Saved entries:
▽

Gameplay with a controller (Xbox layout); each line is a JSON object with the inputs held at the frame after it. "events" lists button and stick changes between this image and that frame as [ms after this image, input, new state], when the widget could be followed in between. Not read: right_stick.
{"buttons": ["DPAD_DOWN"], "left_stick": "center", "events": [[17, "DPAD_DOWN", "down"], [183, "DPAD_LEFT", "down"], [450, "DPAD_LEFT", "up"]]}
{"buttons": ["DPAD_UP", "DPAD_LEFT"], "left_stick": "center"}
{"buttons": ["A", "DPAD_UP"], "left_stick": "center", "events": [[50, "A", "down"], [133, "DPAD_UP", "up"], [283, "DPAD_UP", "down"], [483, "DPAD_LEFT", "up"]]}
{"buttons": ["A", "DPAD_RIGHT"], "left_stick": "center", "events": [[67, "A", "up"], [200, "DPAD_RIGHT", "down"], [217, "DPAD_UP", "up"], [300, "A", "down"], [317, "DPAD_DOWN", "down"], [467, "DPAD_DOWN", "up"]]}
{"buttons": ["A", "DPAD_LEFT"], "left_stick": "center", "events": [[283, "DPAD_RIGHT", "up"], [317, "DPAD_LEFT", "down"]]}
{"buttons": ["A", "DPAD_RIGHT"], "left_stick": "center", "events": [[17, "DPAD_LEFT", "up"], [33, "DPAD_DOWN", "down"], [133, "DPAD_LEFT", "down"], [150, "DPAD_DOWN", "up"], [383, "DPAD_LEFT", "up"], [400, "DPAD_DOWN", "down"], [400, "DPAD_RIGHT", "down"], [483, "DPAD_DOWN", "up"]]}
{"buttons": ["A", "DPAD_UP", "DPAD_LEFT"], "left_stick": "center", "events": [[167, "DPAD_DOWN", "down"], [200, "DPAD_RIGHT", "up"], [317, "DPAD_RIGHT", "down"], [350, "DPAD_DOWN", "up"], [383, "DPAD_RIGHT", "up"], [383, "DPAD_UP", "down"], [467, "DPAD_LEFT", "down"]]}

△

EXERCISE AIM: All the records above need to be restated exactly, line by line.

ANSWER TO THIS EXERCISE:
Gameplay with a controller (Xbox layout); each line is a JSON object with the inputs held at the frame after it. "events" lists button and stick changes between this image and that frame as [ms after this image, input, new state], when the widget could be followed in between. Not read: right_stick.
{"buttons": ["DPAD_DOWN"], "left_stick": "center", "events": [[17, "DPAD_DOWN", "down"], [183, "DPAD_LEFT", "down"], [450, "DPAD_LEFT", "up"]]}
{"buttons": ["DPAD_UP", "DPAD_LEFT"], "left_stick": "center"}
{"buttons": ["A", "DPAD_UP"], "left_stick": "center", "events": [[50, "A", "down"], [133, "DPAD_UP", "up"], [283, "DPAD_UP", "down"], [483, "DPAD_LEFT", "up"]]}
{"buttons": ["A", "DPAD_RIGHT"], "left_stick": "center", "events": [[67, "A", "up"], [200, "DPAD_RIGHT", "down"], [217, "DPAD_UP", "up"], [300, "A", "down"], [317, "DPAD_DOWN", "down"], [467, "DPAD_DOWN", "up"]]}
{"buttons": ["A", "DPAD_LEFT"], "left_stick": "center", "events": [[283, "DPAD_RIGHT", "up"], [317, "DPAD_LEFT", "down"]]}
{"buttons": ["A", "DPAD_RIGHT"], "left_stick": "center", "events": [[17, "DPAD_LEFT", "up"], [33, "DPAD_DOWN", "down"], [133, "DPAD_LEFT", "down"], [150, "DPAD_DOWN", "up"], [383, "DPAD_LEFT", "up"], [400, "DPAD_DOWN", "down"], [400, "DPAD_RIGHT", "down"], [483, "DPAD_DOWN", "up"]]}
{"buttons": ["A", "DPAD_UP", "DPAD_LEFT"], "left_stick": "center", "events": [[167, "DPAD_DOWN", "down"], [200, "DPAD_RIGHT", "up"], [317, "DPAD_RIGHT", "down"], [350, "DPAD_DOWN", "up"], [383, "DPAD_RIGHT", "up"], [383, "DPAD_UP", "down"], [467, "DPAD_LEFT", "down"]]}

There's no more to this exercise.